Working Skillfully in Complexity (for VDDD)

For: [Virtual open Space] Systems Thinking and Skillful Interaction

20 September, 2023

Keynote by Jessica Kerr, jessitron.com

These are my notes, publishing for people who were there (or anyone who wants to read them)

Working Skillfully in Complexity

Plan: about half on the technical side of sociotechnical systems, half on social.

I can’t define what Systems Thinking is. It is many things to many people. Personally, my focus area is symmathesy in software teams.

I can tell you some things Systems Thinking is not.

Systems Thinking is NOT linear.

We don’t get a nice clean cause-and-effect story out of it. We get many stories instead. (just as systems thinking is many things)

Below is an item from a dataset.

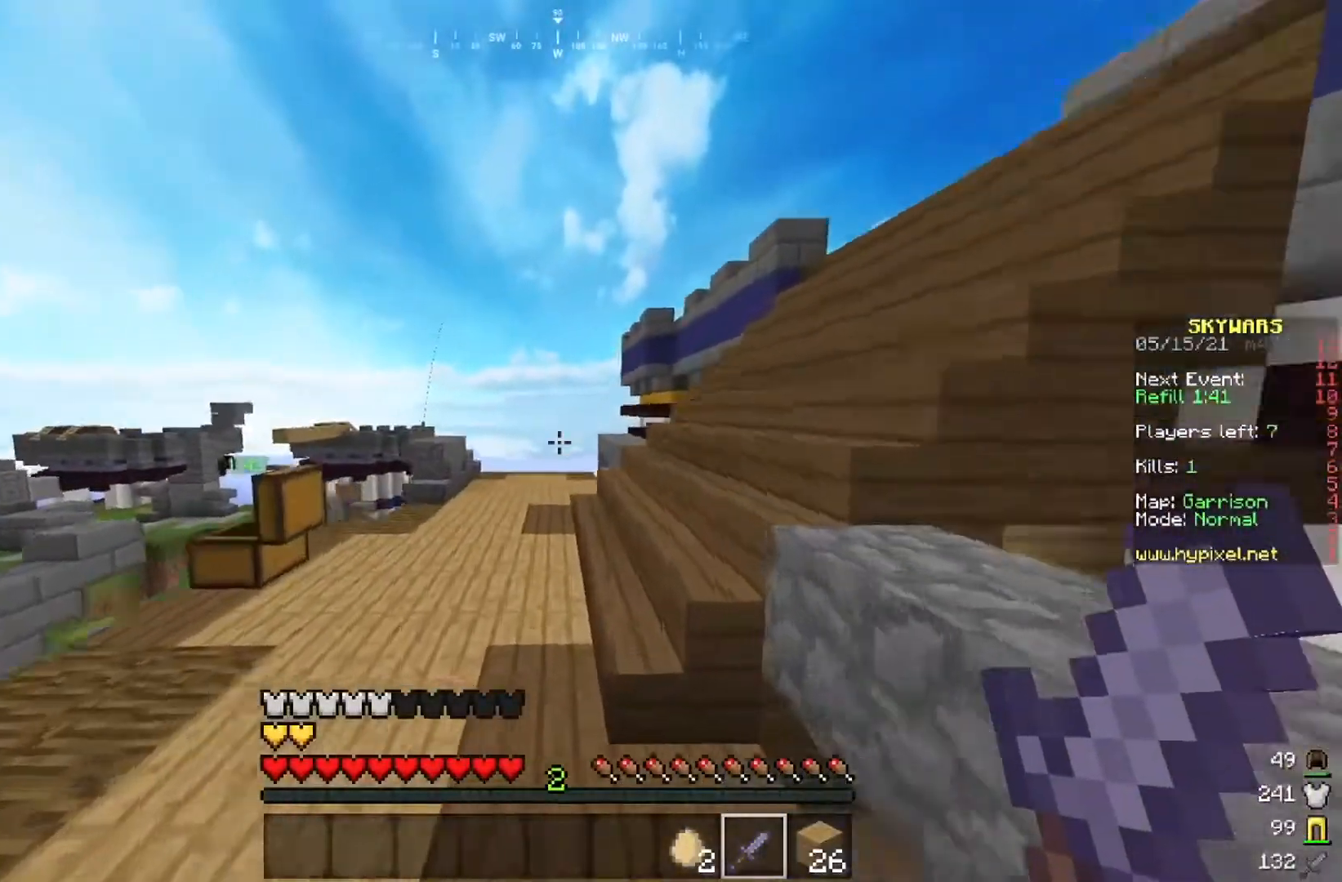
{"keys": ["space", "w"], "mouse": [], "events": [[467, "space", "down"]]}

For instance, if there’s a big production incident, you’re a cannabis distribution company and you’re down for 12 hours on 4/20. Your developers are digging through logs, arguing about what’s the real error. Your infrastructure people are rolling back deploys and restarting processes in hope. After that, after your business lost millions of dollars in business and ??? in reputation – why did that suffering happen? Who fell down on the job?

When software has grown into multiplicitous distributed systems, it can be really hard to tell.

Systems Thinking is NOT simplifying. It is working with complexity.

Microservices said, shrink the parts until each one is simple!
So their interrelations are more complex than ever.
All our Reasoning About Code ends at the process boundary.
- So does “100%” test coverage, even with property-based testing. Because you did not test every possible network partition.

Systems Thinking does NOT predict. Instead, it responds.

We can’t stop incidents from happening.

In software, in our distributed systems, we have the opportunity to make the software easier to respond to, by making it tell us what’s going on.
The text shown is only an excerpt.